Last week, while fine-tuning my manuscript for publication, doubts clouded my mind. There has been a flood of articles and buzz about artificial intelligence (AI) ChatGPT, including its use for writing and content development. Is there a need for a “Clear and Concise Writing” book? Did I waste my time drafting this? Shall I spend more time getting it published?
The use of AI has advantages and flaws. It can save time and money, reduce errors and increase accuracy, hide one’s lack of competence, and enthuse laziness.
AI “ChatGPT does not have the ability to search the internet for information and rather, uses the information it learned from training data to generate a response, which leaves room for error”. – Ortiz, 2022 (https://www.zdnet.com/article/what-is-chatgpt-and-why-does-it-matter-heres-what-you-need-to-know/).
“As a language model, ChatGPT is not a traditional source that would typically be included in a bibliography. Instead, you can acknowledge the use of the model in the text and a note or a disclaimer. For example, you can add a statement like “This document was generated with the help of ChatGPT, a large language model developed by OpenAI. It’s important to note that ChatGPT is a tool, it does not conduct original research, it only provides the information it was trained on, and it’s not an author”. – ChatGPT by OpenAI accessed on 20/01/2023.
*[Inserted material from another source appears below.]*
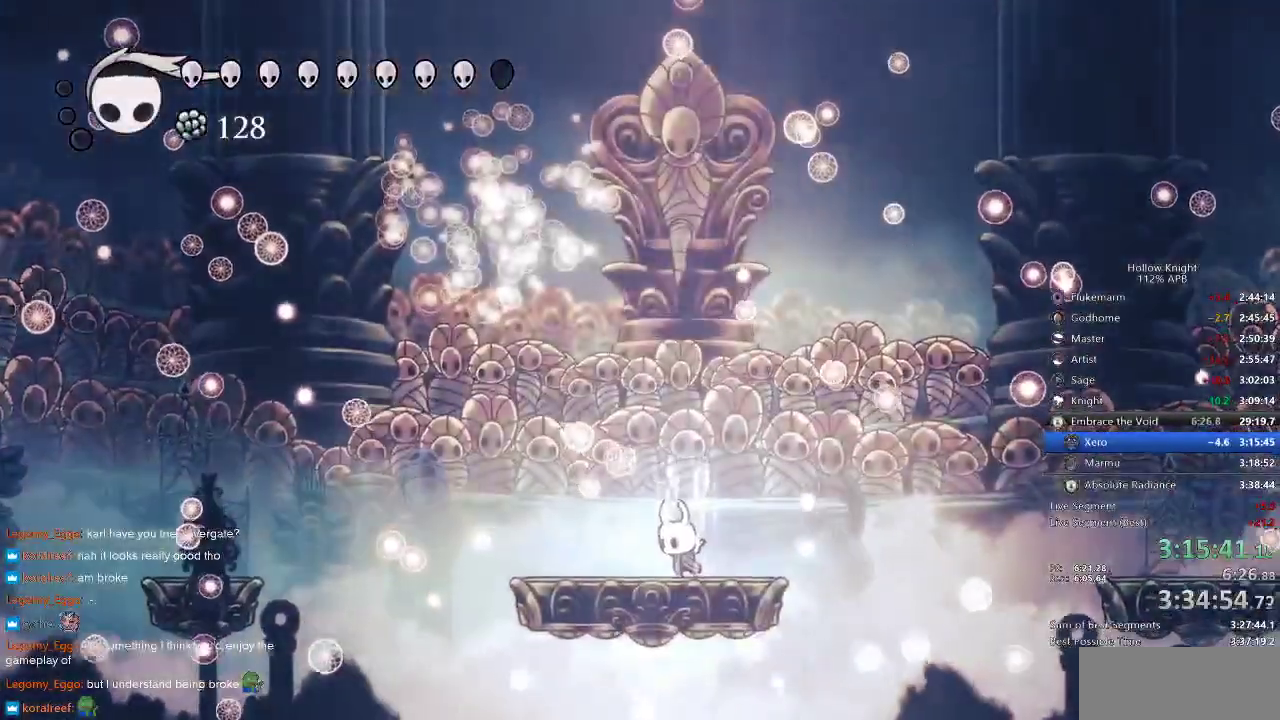
{"keys": ["heal"], "events": []}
Out of curiosity, I logged in on 22/01/23. This is what it gave me: “Write an acrostic poem about the status of ChatGPT.
C: ChatGPT is currently down
H: Huge demand has caused the site to crash
A: All users will have to wait
T: Time is needed for the servers to catch up
G: Go grab a coffee and check back soon
P: Patience is key in this situation
T: Trust that the team is working hard to fix it up”.
English physicist Stephen William Hawking (1942-2018), famous for his theories on relativity and quantum mechanics, had said: “The primitive forms of artificial intelligence we already have, have proved very useful. But I think the development of full artificial intelligence could spell the end of the human race.” (Cellan-Jones, https://www.bbc.com/news/technology-30290540. Seen on 23/01/23).
Two days ago, I received an email from one of my students that included these encouraging words: “I’ve been thinking about the question you raised earlier about whether you should publish the book or not. I hope you will, and human beings will always do. You (human authors in general) write books, and AI generates them. I don’t care how good an AI-generated book may/will be one day. I like knowing that there’s someone feeling something while writing the book that makes me feel something when reading it”.
I have subtitled my book “Self-confidence and not software -dependence”.